During the 21-day study, participants used meters to track their blood-sugar levels. The lower their blood-glucose level, the more pins they stuck into the voodoo dolls, and the headset noise they blasted became correspondingly more intense and longer-lasting, according to the study published this month in the Proceedings of the National Academy of Sciences.
“Glucose is the fuel the brain needs to exercise self-control,” said Brad Bushman, professor of communication and psychology at Ohio State University and lead author of the report. When someone is hungry, “the prefrontal cortex of our brain—the part that controls emotions—is deprived of the energy it needs to exercise that control,” he said.

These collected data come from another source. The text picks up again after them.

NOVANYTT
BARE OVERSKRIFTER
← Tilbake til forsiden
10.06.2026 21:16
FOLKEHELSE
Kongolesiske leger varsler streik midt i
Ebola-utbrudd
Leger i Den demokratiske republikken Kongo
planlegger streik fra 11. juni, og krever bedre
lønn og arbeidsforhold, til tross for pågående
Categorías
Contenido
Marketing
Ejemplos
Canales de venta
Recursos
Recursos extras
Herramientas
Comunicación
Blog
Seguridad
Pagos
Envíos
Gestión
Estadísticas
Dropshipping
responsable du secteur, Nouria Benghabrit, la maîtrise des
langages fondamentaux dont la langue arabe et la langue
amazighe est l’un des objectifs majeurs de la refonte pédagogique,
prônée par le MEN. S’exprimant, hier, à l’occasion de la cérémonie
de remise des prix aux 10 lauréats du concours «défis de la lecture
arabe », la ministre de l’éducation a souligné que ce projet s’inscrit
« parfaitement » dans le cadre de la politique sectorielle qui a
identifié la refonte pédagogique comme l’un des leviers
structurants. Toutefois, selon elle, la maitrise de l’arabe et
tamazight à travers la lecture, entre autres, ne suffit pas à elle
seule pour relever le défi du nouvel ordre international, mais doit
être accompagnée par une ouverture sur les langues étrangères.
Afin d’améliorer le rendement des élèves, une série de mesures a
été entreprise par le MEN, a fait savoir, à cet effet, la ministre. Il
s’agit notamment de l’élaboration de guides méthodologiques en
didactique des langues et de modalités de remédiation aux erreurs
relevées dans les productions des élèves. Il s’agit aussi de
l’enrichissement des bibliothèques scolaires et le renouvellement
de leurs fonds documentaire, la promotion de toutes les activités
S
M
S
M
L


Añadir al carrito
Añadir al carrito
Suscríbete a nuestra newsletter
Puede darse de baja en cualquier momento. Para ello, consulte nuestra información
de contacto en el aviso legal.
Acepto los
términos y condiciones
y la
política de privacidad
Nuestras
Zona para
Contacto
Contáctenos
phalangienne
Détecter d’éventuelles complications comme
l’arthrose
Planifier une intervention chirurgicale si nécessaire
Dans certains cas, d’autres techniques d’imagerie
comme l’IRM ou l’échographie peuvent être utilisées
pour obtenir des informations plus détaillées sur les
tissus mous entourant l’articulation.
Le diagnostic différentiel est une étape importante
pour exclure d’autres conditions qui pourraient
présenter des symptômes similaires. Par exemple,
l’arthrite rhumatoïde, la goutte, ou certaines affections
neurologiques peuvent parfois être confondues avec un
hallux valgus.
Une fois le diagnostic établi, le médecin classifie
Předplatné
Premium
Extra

There’s already a popular term for this phenomenon, now legitimized by science. It’s called “hangry,” defined by the Urban Dictionary as “when you are so hungry that your lack of food causes you to become angry, frustrated or both.”

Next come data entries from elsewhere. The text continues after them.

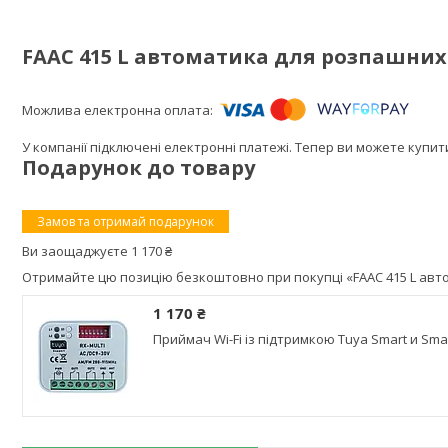
FAAC 415 L автоматика для розпашних 
У компанії підключені електронні платежі. Тепер ви можете купи
Подарунок до товару
Замов та отримай подарунок
Ви заощаджуєте 1 170 ₴
Отримайте цю позицію безкоштовно при покупці «FAAC 415 L авто
1 170 ₴
Приймач Wi-Fi із підтримкою Tuya Smart и Smart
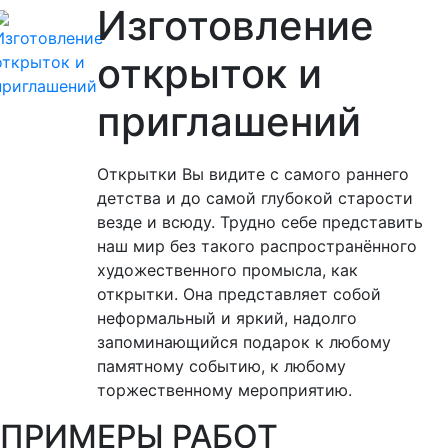
Изготовление
открыток и
приглашений
Открытки Вы видите с самого раннего
детства и до самой глубокой старости
везде и всюду. Трудно себе представить
наш мир без такого распространённого
художественного промысла, как
открытки. Она представляет собой
неформальный и яркий, надолго
запоминающийся подарок к любому
памятному событию, к любому
торжественному мероприятию.
ПРИМЕРЫ РАБОТ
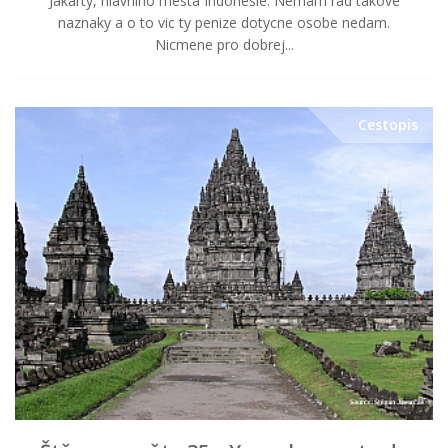
Jakarty, hlavniho mesta Indonesie. Nemam rad takove
naznaky a o to vic ty penize dotycne osobe nedam.
Nicmene pro dobrej...
Cestopis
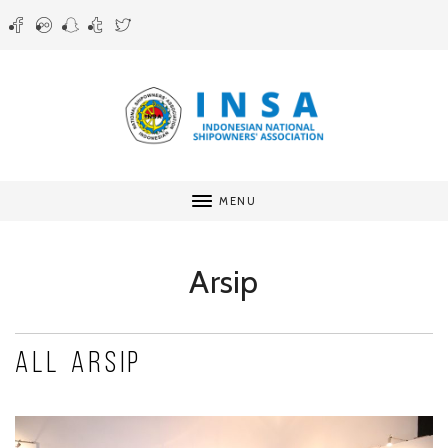
MENU
Arsip
All Arsip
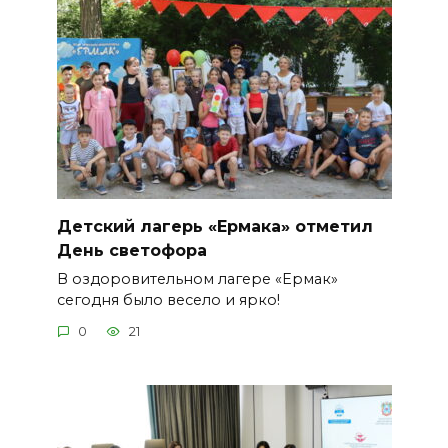
Детский лагерь «Ермака» отметил
День светофора
В оздоровительном лагере «Ермак»
сегодня было весело и ярко!
0
21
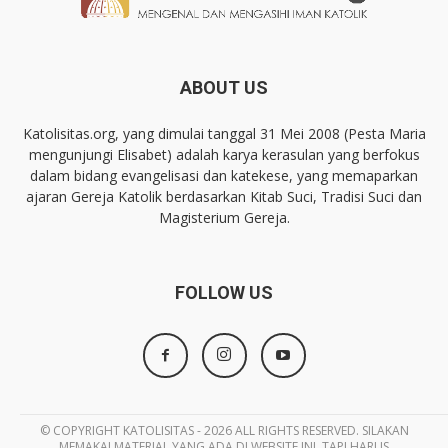
ABOUT US
Katolisitas.org, yang dimulai tanggal 31 Mei 2008 (Pesta Maria
mengunjungi Elisabet) adalah karya kerasulan yang berfokus
dalam bidang evangelisasi dan katekese, yang memaparkan
ajaran Gereja Katolik berdasarkan Kitab Suci, Tradisi Suci dan
Magisterium Gereja.
FOLLOW US
© COPYRIGHT KATOLISITAS - 2026 ALL RIGHTS RESERVED. SILAKAN
MEMAKAI MATERIAL YANG ADA DI WEBSITE INI, TAPI HARUS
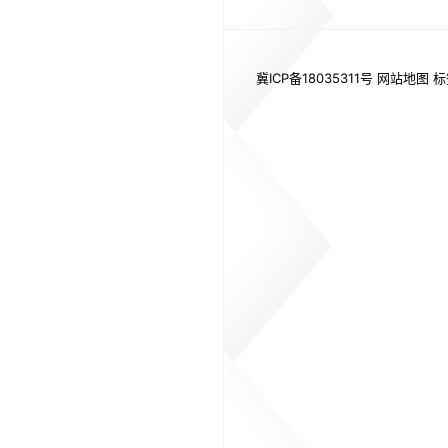
冀ICP备18035311号
网站地图
标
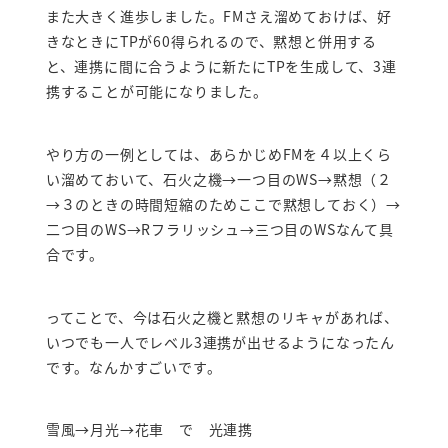
また大きく進歩しました。FMさえ溜めておけば、好
きなときにTPが60得られるので、黙想と併用する
と、連携に間に合うように新たにTPを生成して、3連
携することが可能になりました。
やり方の一例としては、あらかじめFMを４以上くら
い溜めておいて、石火之機→一つ目のWS→黙想（２
→３のときの時間短縮のためここで黙想しておく）→
二つ目のWS→Rフラリッシュ→三つ目のWSなんて具
合です。
ってことで、今は石火之機と黙想のリキャがあれば、
いつでも一人でレベル3連携が出せるようになったん
です。なんかすごいです。
雪風→月光→花車 で 光連携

No specific glucose level triggered hangry feelings, according to the researchers, but they did say it was a linear relationship. “The lower (glucose-level) 25% stabbed over twice as many pins in the doll as the upper 25%,” Bushman said.
So the next time marital discord erupts, a love offering of a snack could be the answer. But suggests keeping that Outliers voodoo doll under wraps.
Ohio State professor Brad Bushman used voodoo dolls to help study the effect of low blood sugar levels on married couples.